### AVAILABLE RECORDS:
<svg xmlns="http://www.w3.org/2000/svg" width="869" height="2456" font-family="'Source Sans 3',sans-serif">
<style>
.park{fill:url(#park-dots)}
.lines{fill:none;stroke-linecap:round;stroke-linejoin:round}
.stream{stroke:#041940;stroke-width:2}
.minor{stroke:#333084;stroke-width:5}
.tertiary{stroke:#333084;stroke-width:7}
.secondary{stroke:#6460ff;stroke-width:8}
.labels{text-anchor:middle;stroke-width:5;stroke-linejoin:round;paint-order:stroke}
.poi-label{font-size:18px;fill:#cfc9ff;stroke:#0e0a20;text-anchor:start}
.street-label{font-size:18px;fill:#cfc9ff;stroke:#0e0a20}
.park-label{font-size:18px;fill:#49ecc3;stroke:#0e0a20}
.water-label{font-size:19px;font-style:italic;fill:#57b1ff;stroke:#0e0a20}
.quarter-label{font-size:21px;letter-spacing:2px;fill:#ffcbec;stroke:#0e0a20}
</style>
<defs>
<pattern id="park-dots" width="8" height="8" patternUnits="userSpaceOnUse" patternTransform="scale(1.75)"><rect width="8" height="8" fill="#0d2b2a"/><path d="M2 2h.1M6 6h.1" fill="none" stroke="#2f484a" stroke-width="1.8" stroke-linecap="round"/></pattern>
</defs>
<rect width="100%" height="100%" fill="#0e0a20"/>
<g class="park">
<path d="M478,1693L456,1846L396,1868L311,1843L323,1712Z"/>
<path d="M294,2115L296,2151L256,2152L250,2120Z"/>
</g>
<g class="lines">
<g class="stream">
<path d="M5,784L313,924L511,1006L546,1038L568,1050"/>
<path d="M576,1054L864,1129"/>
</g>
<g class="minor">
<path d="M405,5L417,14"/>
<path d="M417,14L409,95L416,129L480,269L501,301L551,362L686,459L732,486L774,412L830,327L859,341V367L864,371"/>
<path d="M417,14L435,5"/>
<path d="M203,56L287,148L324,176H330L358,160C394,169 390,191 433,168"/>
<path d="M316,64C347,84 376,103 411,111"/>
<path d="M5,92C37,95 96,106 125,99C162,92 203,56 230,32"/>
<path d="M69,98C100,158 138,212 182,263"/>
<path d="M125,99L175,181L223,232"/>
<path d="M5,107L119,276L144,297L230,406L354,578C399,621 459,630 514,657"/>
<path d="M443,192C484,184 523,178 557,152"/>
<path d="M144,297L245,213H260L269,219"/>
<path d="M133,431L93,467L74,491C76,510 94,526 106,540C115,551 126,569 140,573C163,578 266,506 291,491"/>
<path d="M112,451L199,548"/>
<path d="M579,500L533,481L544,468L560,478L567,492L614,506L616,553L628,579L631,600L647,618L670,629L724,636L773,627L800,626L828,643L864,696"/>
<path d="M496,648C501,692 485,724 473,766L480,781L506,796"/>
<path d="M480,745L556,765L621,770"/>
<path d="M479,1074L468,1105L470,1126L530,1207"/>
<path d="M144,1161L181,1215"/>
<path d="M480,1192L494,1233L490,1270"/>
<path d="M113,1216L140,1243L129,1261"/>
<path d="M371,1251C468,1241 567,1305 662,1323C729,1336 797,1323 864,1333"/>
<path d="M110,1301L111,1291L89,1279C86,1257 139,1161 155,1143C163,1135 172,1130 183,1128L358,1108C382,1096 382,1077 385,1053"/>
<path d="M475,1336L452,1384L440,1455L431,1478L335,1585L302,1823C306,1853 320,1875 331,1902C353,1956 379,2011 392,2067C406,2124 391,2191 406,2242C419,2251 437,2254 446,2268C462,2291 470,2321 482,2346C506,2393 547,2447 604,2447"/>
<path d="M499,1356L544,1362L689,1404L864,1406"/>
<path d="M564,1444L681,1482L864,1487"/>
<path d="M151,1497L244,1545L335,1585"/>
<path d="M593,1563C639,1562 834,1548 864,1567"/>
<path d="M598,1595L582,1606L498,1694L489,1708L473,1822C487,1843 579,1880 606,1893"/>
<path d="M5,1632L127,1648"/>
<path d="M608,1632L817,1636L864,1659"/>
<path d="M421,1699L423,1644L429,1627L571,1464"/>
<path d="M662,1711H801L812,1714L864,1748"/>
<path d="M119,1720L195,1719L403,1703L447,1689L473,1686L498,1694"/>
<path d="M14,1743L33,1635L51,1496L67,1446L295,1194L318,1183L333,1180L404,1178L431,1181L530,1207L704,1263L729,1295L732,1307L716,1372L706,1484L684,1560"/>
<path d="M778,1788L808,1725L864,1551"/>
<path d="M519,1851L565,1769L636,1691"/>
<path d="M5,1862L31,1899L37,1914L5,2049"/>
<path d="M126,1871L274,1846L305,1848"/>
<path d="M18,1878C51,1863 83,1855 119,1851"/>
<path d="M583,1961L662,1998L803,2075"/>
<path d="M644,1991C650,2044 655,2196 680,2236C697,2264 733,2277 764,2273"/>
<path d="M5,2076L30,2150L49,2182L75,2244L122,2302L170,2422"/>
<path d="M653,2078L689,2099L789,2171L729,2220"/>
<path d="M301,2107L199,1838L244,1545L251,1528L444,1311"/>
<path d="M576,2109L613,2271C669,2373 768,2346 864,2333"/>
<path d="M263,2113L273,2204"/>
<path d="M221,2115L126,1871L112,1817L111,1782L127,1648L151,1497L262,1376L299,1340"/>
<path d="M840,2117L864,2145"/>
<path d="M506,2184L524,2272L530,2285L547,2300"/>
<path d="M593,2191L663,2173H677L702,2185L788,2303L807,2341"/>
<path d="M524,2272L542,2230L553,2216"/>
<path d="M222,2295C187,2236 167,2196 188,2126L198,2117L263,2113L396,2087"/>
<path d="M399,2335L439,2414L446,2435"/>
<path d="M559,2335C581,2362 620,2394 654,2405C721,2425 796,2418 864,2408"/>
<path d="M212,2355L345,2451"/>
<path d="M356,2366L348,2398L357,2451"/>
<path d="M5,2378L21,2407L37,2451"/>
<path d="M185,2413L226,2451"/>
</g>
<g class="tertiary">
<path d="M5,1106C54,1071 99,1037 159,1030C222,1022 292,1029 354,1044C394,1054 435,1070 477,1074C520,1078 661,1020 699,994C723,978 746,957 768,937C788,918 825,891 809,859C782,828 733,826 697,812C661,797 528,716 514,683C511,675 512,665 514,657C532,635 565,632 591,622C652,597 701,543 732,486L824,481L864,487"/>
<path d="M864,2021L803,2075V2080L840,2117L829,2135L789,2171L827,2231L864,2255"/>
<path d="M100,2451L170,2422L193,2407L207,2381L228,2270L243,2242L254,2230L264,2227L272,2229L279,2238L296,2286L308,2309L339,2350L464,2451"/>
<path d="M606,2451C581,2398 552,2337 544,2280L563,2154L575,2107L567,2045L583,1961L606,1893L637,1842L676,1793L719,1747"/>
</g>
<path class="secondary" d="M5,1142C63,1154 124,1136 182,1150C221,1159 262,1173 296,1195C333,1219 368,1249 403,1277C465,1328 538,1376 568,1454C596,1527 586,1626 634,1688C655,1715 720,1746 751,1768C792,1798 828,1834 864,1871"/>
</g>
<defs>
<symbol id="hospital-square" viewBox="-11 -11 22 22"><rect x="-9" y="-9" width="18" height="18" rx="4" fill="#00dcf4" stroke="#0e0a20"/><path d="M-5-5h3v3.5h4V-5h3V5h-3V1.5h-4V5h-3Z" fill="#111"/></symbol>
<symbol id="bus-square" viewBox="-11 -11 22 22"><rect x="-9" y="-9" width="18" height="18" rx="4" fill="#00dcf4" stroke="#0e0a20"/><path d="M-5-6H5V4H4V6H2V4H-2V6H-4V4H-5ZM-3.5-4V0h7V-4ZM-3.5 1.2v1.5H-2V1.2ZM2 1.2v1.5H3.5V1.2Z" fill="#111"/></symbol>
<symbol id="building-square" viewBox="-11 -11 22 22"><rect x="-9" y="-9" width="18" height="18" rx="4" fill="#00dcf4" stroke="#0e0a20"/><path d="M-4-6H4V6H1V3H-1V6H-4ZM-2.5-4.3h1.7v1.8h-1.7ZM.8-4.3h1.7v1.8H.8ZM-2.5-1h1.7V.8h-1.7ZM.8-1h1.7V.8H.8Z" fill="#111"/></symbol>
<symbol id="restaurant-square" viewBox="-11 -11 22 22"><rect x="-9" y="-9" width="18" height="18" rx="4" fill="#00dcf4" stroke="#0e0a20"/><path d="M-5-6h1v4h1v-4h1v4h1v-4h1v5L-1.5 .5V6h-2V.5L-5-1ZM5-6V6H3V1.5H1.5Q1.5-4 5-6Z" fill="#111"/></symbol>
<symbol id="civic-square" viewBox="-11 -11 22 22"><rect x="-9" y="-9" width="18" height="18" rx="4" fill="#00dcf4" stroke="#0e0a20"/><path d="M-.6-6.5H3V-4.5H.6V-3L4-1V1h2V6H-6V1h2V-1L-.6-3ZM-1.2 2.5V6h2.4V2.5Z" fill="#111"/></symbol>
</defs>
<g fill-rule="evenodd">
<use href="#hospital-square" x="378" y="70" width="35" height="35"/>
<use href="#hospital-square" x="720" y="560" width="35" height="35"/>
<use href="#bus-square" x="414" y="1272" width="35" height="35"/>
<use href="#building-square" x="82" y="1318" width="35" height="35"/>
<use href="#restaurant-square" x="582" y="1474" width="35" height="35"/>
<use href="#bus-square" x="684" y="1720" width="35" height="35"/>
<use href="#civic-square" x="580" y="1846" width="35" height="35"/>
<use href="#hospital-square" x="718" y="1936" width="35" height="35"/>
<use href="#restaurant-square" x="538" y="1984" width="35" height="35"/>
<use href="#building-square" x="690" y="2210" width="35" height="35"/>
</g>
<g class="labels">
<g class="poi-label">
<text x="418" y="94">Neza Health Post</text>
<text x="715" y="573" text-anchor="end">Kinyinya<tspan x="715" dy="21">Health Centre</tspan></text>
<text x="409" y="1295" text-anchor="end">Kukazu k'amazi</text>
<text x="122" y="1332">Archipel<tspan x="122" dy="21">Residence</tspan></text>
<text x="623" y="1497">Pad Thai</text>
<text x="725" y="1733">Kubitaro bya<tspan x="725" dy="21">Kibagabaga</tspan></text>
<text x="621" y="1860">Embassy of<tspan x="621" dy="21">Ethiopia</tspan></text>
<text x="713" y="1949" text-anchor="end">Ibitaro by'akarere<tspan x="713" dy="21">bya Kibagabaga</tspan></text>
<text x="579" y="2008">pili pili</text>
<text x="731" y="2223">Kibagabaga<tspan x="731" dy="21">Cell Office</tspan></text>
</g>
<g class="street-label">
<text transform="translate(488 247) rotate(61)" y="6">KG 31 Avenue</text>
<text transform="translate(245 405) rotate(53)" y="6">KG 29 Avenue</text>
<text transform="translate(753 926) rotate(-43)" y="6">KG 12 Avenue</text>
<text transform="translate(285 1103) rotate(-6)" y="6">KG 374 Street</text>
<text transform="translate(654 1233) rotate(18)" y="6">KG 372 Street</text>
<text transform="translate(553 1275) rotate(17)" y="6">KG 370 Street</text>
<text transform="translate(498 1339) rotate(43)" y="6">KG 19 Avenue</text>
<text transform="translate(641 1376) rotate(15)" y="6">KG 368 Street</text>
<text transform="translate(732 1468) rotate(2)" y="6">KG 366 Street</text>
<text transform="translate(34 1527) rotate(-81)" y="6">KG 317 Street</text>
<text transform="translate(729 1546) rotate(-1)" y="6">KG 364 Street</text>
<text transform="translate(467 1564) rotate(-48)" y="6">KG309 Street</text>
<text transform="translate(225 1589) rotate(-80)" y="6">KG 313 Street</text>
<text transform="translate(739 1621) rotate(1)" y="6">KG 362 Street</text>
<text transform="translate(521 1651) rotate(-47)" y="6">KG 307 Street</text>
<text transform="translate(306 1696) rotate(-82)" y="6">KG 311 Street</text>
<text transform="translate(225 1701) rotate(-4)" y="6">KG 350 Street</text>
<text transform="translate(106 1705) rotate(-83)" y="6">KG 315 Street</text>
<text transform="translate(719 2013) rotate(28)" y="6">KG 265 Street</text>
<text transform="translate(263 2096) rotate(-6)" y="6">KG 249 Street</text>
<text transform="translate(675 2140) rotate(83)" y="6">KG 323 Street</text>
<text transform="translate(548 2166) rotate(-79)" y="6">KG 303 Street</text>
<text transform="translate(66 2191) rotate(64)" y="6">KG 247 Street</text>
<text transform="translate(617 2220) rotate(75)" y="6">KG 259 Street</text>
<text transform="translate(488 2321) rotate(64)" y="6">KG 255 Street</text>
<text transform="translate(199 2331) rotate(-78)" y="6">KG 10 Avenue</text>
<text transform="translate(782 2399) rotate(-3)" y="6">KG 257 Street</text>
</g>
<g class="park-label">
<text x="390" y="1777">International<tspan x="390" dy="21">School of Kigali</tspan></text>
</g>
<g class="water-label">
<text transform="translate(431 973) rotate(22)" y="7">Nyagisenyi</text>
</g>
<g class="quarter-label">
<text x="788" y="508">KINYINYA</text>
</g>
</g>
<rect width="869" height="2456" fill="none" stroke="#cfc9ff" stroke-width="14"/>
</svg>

### BRIEF:
If a line in the material above holds the word "lines", count it, then give the total as a bare number.

### EXERCISE RESULT:
2